Aims/hypothesis: To compare causes of death assessed by a clinical review committee, the information given on death certificates, and ICD-codes provided by the State Documentation Office in deceased persons with Type 1 (insulin-dependent) diabetes mellitus.
Methods: A cohort of 3674 patients were monitored for 10+/-3 (mean +/- SD) years. Vital status and end-stage diabetic complications were documented for 97%; 251 patients had died. Causes of death were assessed by a clinical review committee and compared to the information provided by death certificates and ICD-9 codes.

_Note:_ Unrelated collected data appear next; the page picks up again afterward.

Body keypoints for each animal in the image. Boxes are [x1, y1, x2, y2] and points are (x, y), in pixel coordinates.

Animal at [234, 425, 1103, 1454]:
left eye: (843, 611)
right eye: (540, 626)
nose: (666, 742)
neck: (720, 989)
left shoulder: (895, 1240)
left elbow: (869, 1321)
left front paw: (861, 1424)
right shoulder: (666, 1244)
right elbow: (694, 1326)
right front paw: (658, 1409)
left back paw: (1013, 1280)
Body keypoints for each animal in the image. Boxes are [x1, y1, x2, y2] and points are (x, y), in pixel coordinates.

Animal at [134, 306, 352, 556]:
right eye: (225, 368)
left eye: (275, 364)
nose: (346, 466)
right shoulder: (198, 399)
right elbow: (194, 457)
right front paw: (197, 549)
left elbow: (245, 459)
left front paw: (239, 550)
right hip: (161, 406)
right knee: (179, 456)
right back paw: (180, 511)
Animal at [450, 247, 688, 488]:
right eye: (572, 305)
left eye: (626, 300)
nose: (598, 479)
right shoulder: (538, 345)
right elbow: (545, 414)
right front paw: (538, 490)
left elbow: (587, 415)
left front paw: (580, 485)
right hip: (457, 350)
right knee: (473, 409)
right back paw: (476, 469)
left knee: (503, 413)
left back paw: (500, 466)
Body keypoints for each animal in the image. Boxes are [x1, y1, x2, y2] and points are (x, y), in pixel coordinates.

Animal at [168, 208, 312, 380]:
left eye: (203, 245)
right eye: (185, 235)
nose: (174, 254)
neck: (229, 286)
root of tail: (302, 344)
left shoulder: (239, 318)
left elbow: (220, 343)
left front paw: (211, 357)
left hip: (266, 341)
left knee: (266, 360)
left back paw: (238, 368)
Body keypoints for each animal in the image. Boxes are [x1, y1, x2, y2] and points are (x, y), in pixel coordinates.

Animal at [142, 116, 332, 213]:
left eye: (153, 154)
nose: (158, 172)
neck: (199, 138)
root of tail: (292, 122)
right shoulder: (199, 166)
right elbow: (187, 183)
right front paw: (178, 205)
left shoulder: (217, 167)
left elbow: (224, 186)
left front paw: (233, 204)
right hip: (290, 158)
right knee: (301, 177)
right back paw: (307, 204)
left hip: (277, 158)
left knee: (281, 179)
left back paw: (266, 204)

Results: The review committee defined a leading cause of death in 94% of cases, whereas death certificates were available for 73% and ICD-codes for 79% of patients; 10% of death certificates could not be evaluated due to insufficient information. Diabetes was mentioned on 71% of death certificates, and renal disease in 75% of cases with renal replacement therapy. There was acceptable agreement between the committee, death certificates and ICD-codes only for deaths due to neoplasma, and between the committee and death certificates for deaths due to acute myocardial infarction, cerebrovascular events and accidents. In only one out of four deaths due to hypoglycaemia and in four of seven deaths due to ketoacidosis was this diagnosis mentioned on the death certificate. No death due to hypoglycaemia or ketoacidosis and 41% due to suicide were identifiable by ICD-codes.
Conclusion/interpretation: Reliance on death certificates or ICD-codes as the only sources of information on the cause of specific mortality does not provide data of sufficient reliability for evaluation of clinical outcome in Type I diabetes.